It has been a long time since I wrote about a book. Main reason was that I was reading in Tamil much more than English. The English novels I read were not worth writing about. So I tried reading the classics and failed badly there too. Finished half of Crime and Punishment by Fyodor Dostyovesky and the first 100 pages of Anna Karenina. Slowly I was losing my interest in English novels. It was at this juncture I picked up To Kill A Mocking Bird by Harper Lee.
What can I say about a book that I started to read at the end of a tiring day at 10.30 PM and kept reading through the night till I finished it at 03.00 AM. No adjectives can do justice to the book. The storyline is simple - An upright white lawyer, Atticus Finch in small town Alabama fighting for a black man, Tom Robinson accused of raping a white woman. The story is said through the viewpoint of the lawyer's 9 year old daughter, Scout. Lee sets it up nicely, taking you through the idyllic pranks of Scout and her elder brother Jem Finch. Through their school days she paints the picture of a self sustained small town in Alabama. The case starts interfering into the children's lives and how Atticus Finch deals with the issues forms the crux of the story.

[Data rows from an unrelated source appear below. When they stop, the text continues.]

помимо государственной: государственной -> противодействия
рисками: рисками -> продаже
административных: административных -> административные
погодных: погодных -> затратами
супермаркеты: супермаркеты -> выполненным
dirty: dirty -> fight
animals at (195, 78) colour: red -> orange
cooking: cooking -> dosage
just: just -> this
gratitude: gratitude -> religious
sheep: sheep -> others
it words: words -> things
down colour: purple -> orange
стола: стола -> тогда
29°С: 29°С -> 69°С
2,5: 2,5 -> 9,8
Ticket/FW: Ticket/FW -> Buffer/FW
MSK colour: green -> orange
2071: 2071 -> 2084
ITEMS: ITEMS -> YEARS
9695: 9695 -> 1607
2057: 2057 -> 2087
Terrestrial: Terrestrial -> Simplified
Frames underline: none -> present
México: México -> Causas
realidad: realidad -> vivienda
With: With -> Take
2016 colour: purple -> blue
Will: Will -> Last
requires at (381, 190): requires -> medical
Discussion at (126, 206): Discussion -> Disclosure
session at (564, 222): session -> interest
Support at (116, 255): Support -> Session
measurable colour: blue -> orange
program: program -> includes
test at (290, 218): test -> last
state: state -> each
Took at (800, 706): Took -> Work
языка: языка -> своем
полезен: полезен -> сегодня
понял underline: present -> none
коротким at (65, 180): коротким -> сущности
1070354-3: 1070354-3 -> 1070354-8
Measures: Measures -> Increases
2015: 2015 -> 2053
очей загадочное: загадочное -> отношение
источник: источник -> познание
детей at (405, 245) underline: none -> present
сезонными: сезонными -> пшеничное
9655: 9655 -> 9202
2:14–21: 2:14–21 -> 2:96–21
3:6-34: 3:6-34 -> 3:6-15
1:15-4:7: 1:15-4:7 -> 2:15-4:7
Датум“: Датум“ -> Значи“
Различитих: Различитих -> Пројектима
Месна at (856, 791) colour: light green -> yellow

Lee has succeeded in seeing the world through the eyes of a child. You feel the trauma of Jem when he hears the jury says Guilty to an obivously false case; the anger of Scout when she hears her father being branded nigger lover; her confusion on hearing the townspeople say "The court appointed Finch as the defendant's lawyer, but we never thought that he would actually try to defend a nigger". I can go on and on about this.
And what to say about Atticus Finch, he is upthere with my heroes Howard Roark and Jonathan Livingston Seagull. Nothing more to say.
Lee has written mastefully about the court sequence but the best sequence for me was the confrontation between Finch and others who want to kill Robinson in the prison. The way an 8 year old girl is able to make people see sense is heartening.
An intriguing thought, if the novel had ended with the death of Tom Robinson while trying to escape, it might have been an angry novel. But the real action takes place after that, the conscience of the town is disturbed, knowing well that they hung a man on false charges just because he was black. The sheriff declaring that Bob Ewell, who accused Robinson, died by falling on his own knife and was not murdered is an act of the town trying to pay for its misdeeds.